Don't worry, Florence Pugh — you're back!

Don’t worry, Florence Pugh — you’re back!

The supremely talented Florence Pugh has rapidly rebounded from the “Don’t Worry Darling” debacle with “The Wonder,” a creepy new Netflix drama that’s unusually strong for the streaming service. For once, it’s the characters who endure hardship — not the audience.

“The Wonder,” based on Emma Donoghue’s 2016 novel, wanders into “Agnes of God” territory, as it tells the tale of an 11-year-old girl named Anna in 1862 Ireland who, locals believe, hasn’t eaten a morsel of food in four months. It’s the work of the Lord, they figure.

movie review

Running time: 108 minutes. Rated R (some sexuality.) On Netflix.

Catholic to the core, a committee of prickly men enlist a nurse named Lib (Pugh) to observe Anna (Kíla Lord Cassidy) non-stop for two weeks. They’re not looking for Lib — a not particularly religious, logical woman — to myth-bust the purported miracle. They want it confirmed as 100% real.

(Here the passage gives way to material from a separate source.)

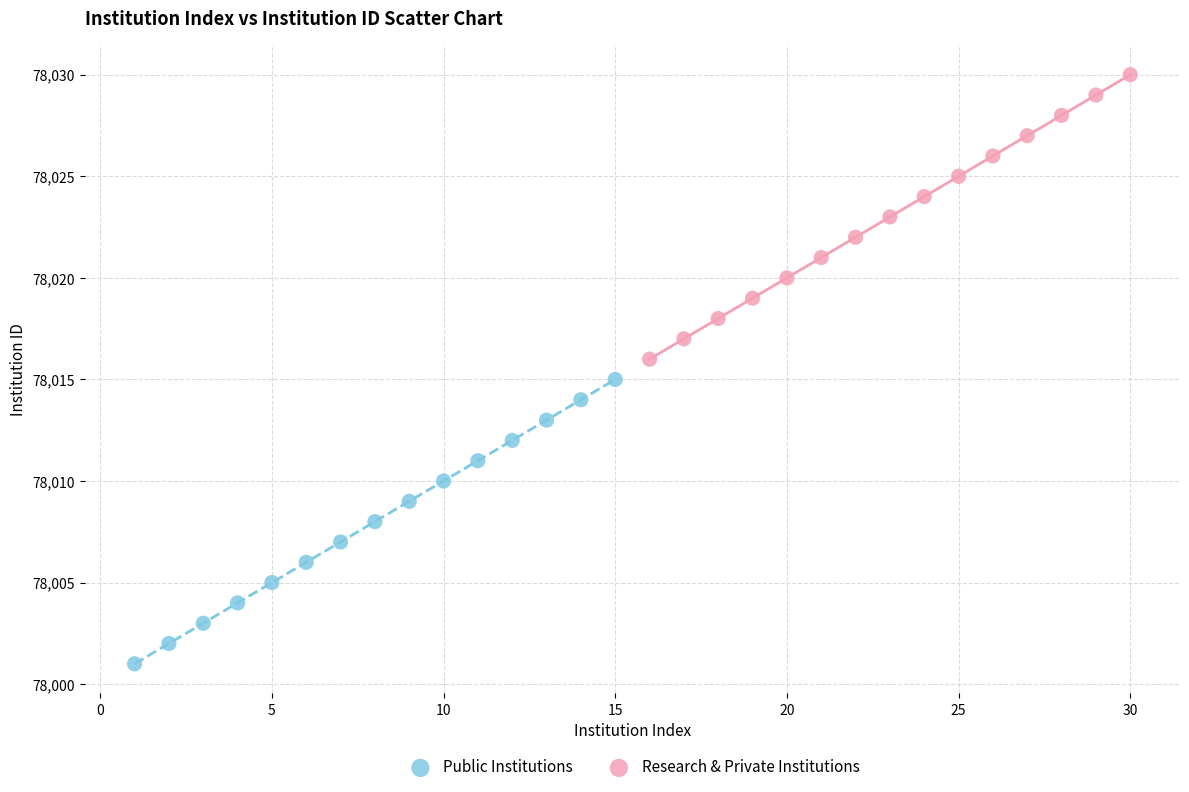

Which series reaches the minimum Y coordinate?

Public Institutions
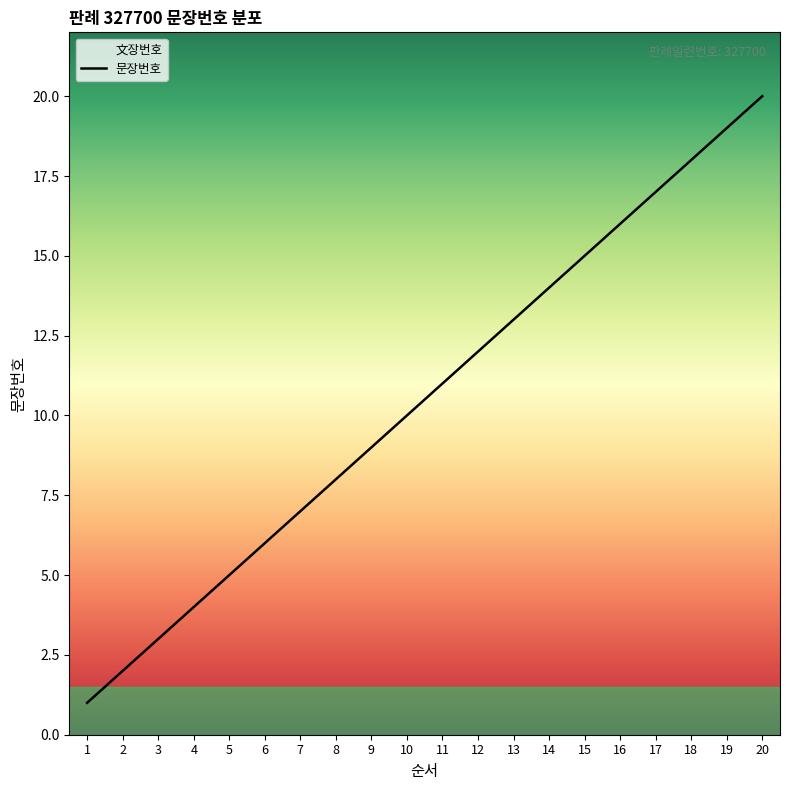

What is the difference between the maximum and minimum values?

19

So the naysaying nurse goes to work. She clinically asks Anna if she’s eaten any meals and the girl replies, “I don’t eat wheat. I live on manna from heaven.” A barrel of laughs, she is.

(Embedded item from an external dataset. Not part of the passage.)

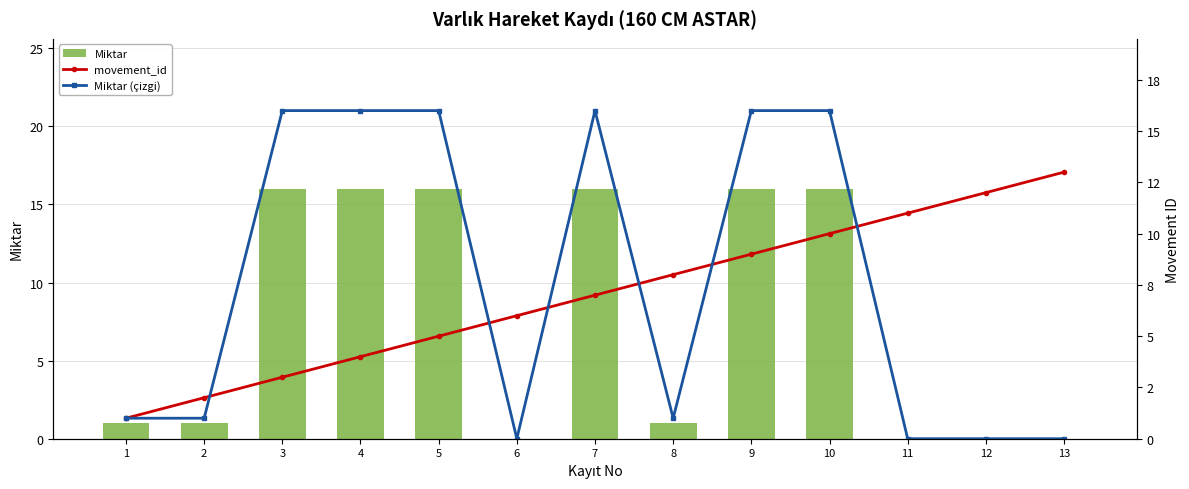

Which category has the lowest value in the movement_id series?

1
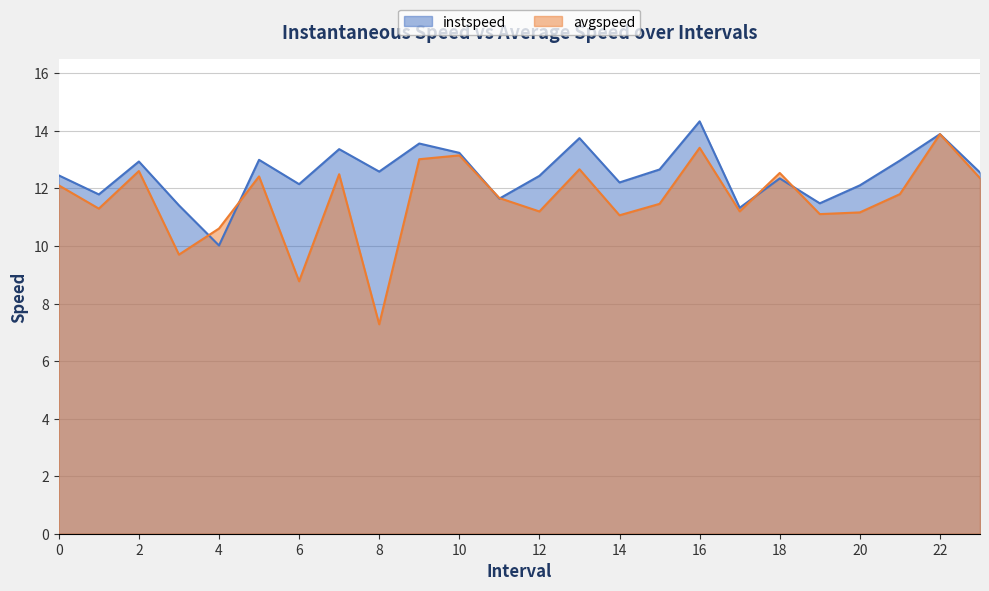

How many data points does each series have?

24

Lib (Florence Pugh) observes Anna (Kíla Lord Cassidy), an 11-year-old girl who claims to have eaten no food in four months.

The viewer shares Lib’s skepticism as she searches for hidden food in the bedroom, but suddenly even she starts to bend. Why would Anna’s stone-faced mom, dad and sister lie? The family isn’t making money off the people who come far and wide to see their daughter; they turn up their noses at fame; and the girl seems content. Maybe, we wonder of “The Wonder,” this farfetched fast is legit.

The identity of director Sebastián Lelio’s film shifts several times. At the start, the mood verges on horror. The earliest scenes are shadowy and tense as we await Anna’s head to spin around 360 degrees and yell, “What an excellent day for an exorcism!”

Lib (Pugh) is contending with her own demons.
Lib (Pugh) is contending with her own demons.

Later, it’s more traditionally dramatic, though never light in tone or appearance. Even when Lib, a widow, meets a Daily Telegraph journalist on assignment from London and starts up a flirtation, the situation stays dreary. Their romance is not romantic, on purpose.

Pugh’s performance is all-business, like a 19th-century Dana Scully in a town full of Mulders. Lib acts strong and defensive because of traumatic events in her past, and with a less skilled actress such a wall would be charmless. The gears are always turning in Pugh’s brain, however, and there is a sparkle to whatever she does.

The film’s resolution is an intriguing surprise, but the final 20 minutes are overloaded. The ending — a sequence of snowballing insanity — comes off somehow more implausible than a teenager avoiding food for one-third of a year.

Nonetheless, as the credits rolled, I felt full.